The good works which spring forth from this new and joyful obedience to the Savior will look different in each of our lives. And here is the really amazing thing: in doing good to others, Jesus reveals that we are actually doing good to him as Jesus himself tells us: “For I was hungry and you gave me food, I was thirsty and you gave me something to drink, I was a stranger and you welcomed me, I was naked and you gave me clothing, I was sick and you took care of me, I was in prison and you visited me” (Matthew 31:35-36). Whatever good we may be permitted to do in this life, these good works are not by accident or happenstance! The Word of God is very clear in this regard: “For by grace you have been saved through faith, and this is not your own doing; it is the gift of God — not because of works, so that no one may boast. For we are what he has made us, created in Christ Jesus for good works, which God prepared beforehand to be our way of life” (Ephesians 2:8-10). Lutherans love those first two verses from Ephesians 2 because they’re all about free and undeserved grace!
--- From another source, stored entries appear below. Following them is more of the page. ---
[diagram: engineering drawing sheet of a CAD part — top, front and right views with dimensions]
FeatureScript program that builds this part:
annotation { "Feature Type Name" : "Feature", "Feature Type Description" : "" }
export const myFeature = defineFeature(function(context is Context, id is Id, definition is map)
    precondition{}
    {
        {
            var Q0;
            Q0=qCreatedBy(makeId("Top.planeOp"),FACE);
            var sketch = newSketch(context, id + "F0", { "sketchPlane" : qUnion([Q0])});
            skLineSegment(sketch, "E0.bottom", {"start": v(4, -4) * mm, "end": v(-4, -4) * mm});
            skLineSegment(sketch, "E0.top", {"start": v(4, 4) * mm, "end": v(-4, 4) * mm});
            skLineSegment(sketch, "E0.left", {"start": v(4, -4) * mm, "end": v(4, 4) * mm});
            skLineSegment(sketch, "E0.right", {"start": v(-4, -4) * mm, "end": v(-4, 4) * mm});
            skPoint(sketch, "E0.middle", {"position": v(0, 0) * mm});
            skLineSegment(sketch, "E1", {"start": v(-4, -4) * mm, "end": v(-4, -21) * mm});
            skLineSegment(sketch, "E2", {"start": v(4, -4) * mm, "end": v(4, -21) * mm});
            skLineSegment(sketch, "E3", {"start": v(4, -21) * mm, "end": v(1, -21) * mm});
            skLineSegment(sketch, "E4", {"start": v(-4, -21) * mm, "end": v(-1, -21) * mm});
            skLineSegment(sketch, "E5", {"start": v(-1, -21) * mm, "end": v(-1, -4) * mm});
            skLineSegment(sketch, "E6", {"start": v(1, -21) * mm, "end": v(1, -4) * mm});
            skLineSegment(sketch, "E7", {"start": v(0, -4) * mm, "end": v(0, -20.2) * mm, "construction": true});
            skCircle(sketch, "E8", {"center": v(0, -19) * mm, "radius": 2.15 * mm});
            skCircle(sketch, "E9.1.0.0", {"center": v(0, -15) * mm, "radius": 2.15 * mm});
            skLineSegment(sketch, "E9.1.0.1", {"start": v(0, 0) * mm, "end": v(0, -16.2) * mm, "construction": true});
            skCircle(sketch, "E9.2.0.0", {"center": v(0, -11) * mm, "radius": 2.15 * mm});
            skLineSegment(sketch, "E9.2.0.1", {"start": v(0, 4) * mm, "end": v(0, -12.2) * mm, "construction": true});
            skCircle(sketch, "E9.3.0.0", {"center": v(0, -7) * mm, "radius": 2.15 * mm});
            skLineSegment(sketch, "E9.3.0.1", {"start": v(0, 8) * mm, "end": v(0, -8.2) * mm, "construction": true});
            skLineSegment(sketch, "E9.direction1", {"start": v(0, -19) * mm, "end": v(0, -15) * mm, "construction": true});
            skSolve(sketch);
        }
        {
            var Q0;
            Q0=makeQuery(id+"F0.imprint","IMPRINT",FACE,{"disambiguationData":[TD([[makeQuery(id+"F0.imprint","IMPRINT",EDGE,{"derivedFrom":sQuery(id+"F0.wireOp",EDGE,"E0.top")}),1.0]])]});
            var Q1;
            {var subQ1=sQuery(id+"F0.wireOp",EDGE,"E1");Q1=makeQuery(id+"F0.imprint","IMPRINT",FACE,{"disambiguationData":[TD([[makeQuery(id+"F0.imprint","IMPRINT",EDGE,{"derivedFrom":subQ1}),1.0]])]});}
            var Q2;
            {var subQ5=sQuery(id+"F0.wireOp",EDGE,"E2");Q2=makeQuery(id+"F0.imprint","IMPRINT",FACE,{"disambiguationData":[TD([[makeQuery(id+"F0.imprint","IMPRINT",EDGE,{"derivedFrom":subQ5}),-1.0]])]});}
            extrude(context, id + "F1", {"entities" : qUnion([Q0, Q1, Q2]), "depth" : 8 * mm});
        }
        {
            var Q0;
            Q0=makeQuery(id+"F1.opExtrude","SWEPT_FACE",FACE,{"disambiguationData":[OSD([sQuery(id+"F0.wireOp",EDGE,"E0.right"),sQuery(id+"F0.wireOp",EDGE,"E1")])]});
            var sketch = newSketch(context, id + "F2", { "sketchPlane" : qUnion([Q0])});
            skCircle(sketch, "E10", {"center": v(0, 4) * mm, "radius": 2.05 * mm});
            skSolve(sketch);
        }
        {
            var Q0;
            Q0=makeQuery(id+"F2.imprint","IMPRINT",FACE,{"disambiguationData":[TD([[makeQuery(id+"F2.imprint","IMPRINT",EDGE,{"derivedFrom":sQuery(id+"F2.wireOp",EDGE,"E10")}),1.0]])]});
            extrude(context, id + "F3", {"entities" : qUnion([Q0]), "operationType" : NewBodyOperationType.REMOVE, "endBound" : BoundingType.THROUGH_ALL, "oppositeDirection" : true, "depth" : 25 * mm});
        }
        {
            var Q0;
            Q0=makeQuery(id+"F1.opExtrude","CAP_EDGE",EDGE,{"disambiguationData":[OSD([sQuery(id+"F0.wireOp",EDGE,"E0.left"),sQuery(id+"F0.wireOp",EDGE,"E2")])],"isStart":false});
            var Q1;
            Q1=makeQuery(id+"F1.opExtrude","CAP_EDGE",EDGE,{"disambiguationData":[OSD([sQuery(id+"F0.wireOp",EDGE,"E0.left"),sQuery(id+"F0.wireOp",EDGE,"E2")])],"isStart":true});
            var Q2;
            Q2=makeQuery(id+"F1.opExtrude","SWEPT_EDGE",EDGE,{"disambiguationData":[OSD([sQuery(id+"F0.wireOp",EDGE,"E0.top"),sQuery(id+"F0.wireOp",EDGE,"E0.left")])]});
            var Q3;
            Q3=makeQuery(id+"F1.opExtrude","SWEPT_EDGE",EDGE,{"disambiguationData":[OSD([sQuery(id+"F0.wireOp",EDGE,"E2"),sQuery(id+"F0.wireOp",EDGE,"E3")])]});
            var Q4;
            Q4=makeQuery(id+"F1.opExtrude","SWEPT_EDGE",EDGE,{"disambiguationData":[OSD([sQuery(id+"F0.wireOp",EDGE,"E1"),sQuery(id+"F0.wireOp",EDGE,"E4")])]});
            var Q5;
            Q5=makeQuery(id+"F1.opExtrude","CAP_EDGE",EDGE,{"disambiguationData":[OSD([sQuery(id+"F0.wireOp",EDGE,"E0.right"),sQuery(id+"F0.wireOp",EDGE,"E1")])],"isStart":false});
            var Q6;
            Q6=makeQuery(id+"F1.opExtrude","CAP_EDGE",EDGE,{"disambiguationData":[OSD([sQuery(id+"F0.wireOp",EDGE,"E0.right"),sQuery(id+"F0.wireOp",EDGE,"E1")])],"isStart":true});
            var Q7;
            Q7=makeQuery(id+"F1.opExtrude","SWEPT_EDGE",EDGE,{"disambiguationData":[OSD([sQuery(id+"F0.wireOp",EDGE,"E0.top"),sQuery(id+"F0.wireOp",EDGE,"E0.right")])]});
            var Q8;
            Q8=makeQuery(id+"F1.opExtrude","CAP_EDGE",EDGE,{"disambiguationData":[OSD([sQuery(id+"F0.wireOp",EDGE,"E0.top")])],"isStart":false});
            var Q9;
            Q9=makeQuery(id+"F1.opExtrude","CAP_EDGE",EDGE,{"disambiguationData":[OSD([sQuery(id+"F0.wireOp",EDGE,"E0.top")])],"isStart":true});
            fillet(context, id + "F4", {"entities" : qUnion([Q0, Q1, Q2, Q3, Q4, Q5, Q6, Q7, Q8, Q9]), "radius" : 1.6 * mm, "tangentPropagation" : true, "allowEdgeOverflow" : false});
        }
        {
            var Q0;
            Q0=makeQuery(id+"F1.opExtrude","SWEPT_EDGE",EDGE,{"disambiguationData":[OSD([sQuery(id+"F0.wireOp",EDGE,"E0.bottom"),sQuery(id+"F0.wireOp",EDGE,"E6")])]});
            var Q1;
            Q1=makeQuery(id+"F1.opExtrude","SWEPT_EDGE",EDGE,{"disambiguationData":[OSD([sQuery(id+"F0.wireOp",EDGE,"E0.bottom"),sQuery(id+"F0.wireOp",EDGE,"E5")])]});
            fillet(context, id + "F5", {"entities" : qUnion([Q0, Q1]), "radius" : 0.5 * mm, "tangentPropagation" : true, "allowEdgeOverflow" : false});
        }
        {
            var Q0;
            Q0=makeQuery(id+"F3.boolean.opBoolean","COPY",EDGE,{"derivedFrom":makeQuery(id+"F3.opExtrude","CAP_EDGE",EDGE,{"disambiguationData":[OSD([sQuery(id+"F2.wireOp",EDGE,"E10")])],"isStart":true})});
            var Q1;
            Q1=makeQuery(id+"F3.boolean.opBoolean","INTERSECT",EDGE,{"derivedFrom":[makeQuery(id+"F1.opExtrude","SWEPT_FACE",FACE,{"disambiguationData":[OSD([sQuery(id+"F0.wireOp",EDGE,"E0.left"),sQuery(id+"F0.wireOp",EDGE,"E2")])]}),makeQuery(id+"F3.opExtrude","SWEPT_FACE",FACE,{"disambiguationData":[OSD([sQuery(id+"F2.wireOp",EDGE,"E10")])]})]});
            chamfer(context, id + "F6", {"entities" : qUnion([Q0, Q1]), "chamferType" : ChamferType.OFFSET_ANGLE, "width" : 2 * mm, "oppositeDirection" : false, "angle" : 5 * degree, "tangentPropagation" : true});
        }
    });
But let us not forget verse 10 which reminds us that God has created us for good works which flow out of that gift of grace through faith, and that these good works have been prepared for us by God.
Confident that because we are loved and forgiven by God for Jesus’ sake, therefore we go forth from the Lord’s house to love and serve our neighbor for Jesus’ sake. That is the new obedience. May the Lord help us to do this for Jesus’ sake. Amen.